**THE TASK**
Using the records below, quote only the span that opens with the line containing "- A15266: 允许，近" and closes with the line containing "- A7875: 不便利，没有地铁，公交特别少，进市区起码半小时打车", exactly and inclusively.

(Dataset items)
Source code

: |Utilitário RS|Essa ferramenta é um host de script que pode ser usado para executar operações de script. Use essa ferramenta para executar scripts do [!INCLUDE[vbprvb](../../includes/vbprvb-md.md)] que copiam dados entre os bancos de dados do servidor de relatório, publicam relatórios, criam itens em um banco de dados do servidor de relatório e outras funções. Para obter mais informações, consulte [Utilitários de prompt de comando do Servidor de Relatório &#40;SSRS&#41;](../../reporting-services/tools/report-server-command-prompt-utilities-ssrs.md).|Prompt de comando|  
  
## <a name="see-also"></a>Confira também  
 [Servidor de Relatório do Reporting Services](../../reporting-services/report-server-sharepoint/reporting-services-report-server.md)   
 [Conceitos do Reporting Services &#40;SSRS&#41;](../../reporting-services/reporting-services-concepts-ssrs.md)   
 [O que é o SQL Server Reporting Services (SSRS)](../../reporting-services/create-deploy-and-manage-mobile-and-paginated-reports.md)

--

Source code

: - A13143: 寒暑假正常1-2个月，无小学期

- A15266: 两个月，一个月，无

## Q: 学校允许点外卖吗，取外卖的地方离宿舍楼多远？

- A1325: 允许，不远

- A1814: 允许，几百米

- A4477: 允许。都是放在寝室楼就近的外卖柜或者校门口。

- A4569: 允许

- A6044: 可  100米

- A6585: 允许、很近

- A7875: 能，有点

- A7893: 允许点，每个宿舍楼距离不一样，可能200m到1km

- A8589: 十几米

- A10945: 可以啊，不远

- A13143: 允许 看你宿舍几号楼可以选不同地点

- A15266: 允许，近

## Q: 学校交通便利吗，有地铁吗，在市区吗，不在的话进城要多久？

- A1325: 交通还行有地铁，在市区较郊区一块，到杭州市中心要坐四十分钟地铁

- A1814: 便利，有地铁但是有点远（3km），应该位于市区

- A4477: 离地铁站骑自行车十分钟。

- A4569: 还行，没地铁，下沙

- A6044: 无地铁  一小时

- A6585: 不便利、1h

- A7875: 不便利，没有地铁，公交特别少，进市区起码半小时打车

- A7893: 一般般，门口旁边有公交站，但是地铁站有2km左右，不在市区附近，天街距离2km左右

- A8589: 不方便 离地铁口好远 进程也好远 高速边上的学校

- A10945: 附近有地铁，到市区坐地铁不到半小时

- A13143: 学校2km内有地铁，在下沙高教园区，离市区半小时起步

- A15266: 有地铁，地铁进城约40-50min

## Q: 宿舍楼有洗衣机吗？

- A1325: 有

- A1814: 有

**YOUR RESPONSE**
- A15266: 允许，近

## Q: 学校交通便利吗，有地铁吗，在市区吗，不在的话进城要多久？

- A1325: 交通还行有地铁，在市区较郊区一块，到杭州市中心要坐四十分钟地铁

- A1814: 便利，有地铁但是有点远（3km），应该位于市区

- A4477: 离地铁站骑自行车十分钟。

- A4569: 还行，没地铁，下沙

- A6044: 无地铁  一小时

- A6585: 不便利、1h

- A7875: 不便利，没有地铁，公交特别少，进市区起码半小时打车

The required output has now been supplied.